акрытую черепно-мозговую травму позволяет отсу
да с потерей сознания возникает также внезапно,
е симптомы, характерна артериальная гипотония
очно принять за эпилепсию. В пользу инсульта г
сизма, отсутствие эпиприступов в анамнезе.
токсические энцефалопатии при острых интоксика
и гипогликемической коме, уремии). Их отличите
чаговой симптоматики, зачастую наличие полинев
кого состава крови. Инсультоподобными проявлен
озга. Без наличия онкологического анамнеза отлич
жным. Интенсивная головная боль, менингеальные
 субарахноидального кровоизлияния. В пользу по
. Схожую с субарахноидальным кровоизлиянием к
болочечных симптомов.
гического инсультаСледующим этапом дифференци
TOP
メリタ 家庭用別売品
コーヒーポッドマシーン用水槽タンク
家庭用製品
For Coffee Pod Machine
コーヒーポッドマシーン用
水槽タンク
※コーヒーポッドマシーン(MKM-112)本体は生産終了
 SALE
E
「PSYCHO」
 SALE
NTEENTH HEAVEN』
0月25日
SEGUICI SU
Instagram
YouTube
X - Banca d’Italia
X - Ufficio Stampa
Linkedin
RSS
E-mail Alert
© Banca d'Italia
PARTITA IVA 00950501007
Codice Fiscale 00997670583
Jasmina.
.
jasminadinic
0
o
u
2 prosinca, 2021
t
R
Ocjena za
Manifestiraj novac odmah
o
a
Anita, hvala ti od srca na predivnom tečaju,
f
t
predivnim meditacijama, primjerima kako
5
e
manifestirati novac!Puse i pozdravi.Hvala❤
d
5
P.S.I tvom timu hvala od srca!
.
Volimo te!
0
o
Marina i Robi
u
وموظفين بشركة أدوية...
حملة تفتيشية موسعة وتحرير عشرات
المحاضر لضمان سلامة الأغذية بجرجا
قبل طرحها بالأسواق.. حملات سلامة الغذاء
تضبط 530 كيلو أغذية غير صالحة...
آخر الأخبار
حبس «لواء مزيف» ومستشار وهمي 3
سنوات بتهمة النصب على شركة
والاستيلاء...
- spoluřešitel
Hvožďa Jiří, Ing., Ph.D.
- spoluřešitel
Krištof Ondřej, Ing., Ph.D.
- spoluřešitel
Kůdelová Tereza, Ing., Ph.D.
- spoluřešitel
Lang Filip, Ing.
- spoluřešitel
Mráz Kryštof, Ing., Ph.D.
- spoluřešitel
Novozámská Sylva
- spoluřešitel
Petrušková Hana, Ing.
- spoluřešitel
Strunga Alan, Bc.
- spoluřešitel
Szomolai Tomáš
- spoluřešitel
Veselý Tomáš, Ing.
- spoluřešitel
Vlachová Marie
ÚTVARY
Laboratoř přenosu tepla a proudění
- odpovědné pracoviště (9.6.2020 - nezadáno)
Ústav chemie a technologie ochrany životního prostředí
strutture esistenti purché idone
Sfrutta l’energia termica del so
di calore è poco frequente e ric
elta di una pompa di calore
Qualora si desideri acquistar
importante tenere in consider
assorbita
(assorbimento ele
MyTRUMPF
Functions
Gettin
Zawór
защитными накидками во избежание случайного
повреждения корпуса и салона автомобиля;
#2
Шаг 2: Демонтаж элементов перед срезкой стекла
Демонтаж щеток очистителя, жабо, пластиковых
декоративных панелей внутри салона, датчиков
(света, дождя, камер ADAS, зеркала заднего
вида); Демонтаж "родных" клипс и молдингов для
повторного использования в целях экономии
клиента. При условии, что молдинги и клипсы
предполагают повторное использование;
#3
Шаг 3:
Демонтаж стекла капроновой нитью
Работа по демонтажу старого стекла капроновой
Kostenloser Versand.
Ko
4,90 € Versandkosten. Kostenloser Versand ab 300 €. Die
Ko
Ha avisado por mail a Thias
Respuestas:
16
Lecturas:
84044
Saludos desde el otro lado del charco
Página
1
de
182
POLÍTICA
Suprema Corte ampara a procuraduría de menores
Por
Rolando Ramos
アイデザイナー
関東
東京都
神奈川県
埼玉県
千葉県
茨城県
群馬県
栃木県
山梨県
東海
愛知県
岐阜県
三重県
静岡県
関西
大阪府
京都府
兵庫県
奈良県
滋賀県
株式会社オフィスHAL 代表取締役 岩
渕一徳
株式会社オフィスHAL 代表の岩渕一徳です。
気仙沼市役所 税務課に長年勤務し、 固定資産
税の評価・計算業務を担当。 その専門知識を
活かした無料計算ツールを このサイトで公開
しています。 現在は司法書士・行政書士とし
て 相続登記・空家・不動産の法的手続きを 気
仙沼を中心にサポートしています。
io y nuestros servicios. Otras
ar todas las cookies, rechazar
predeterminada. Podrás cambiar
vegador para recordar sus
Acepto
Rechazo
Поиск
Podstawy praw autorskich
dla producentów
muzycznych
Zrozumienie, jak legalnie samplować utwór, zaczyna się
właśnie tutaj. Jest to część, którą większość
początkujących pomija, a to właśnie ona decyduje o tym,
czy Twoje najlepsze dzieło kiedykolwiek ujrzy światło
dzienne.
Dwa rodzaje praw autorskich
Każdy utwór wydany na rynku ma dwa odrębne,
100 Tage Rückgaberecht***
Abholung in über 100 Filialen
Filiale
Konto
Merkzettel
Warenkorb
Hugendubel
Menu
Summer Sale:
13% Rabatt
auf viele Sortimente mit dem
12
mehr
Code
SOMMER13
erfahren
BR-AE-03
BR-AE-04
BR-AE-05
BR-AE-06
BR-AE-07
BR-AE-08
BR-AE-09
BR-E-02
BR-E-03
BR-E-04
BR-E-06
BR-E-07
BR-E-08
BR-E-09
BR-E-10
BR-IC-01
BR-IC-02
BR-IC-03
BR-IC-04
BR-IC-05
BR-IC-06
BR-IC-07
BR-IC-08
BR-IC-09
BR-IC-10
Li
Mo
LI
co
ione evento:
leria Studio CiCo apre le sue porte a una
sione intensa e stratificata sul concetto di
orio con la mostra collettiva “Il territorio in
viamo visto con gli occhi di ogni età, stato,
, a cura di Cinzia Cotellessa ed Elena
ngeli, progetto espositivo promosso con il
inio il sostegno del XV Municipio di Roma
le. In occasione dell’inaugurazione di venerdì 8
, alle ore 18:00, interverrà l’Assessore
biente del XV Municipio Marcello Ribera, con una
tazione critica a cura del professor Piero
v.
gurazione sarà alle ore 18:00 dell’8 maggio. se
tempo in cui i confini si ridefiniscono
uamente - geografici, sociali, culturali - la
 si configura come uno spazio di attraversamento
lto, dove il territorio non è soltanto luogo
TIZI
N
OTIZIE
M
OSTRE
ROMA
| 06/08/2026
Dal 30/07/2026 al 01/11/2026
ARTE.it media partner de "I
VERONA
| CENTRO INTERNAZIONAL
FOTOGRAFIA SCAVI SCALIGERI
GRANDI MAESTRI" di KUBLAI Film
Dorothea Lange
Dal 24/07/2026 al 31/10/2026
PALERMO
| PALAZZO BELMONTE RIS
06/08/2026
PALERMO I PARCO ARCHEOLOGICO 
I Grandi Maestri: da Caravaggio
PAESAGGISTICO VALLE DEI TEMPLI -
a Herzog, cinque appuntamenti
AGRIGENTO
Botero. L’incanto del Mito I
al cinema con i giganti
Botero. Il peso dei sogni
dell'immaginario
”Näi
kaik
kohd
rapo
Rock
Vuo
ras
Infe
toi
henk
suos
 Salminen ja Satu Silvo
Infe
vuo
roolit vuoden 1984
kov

# # # # # # #

• **Your task**:
Copy the rows from the first one through the line containing "حملة تفتيشية موسعة وتحرير عشرات", substituting "Pinterest" for "Instagram" and leaving everything else unchanged.

• **Response to the exercise**:
акрытую черепно-мозговую травму позволяет отсу
да с потерей сознания возникает также внезапно,
е симптомы, характерна артериальная гипотония
очно принять за эпилепсию. В пользу инсульта г
сизма, отсутствие эпиприступов в анамнезе.
токсические энцефалопатии при острых интоксика
и гипогликемической коме, уремии). Их отличите
чаговой симптоматики, зачастую наличие полинев
кого состава крови. Инсультоподобными проявлен
озга. Без наличия онкологического анамнеза отлич
жным. Интенсивная головная боль, менингеальные
 субарахноидального кровоизлияния. В пользу по
. Схожую с субарахноидальным кровоизлиянием к
болочечных симптомов.
гического инсультаСледующим этапом дифференци
TOP
メリタ 家庭用別売品
コーヒーポッドマシーン用水槽タンク
家庭用製品
For Coffee Pod Machine
コーヒーポッドマシーン用
水槽タンク
※コーヒーポッドマシーン(MKM-112)本体は生産終了
 SALE
E
「PSYCHO」
 SALE
NTEENTH HEAVEN』
0月25日
SEGUICI SU
Pinterest
YouTube
X - Banca d’Italia
X - Ufficio Stampa
Linkedin
RSS
E-mail Alert
© Banca d'Italia
PARTITA IVA 00950501007
Codice Fiscale 00997670583
Jasmina.
.
jasminadinic
0
o
u
2 prosinca, 2021
t
R
Ocjena za
Manifestiraj novac odmah
o
a
Anita, hvala ti od srca na predivnom tečaju,
f
t
predivnim meditacijama, primjerima kako
5
e
manifestirati novac!Puse i pozdravi.Hvala❤
d
5
P.S.I tvom timu hvala od srca!
.
Volimo te!
0
o
Marina i Robi
u
وموظفين بشركة أدوية...
حملة تفتيشية موسعة وتحرير عشرات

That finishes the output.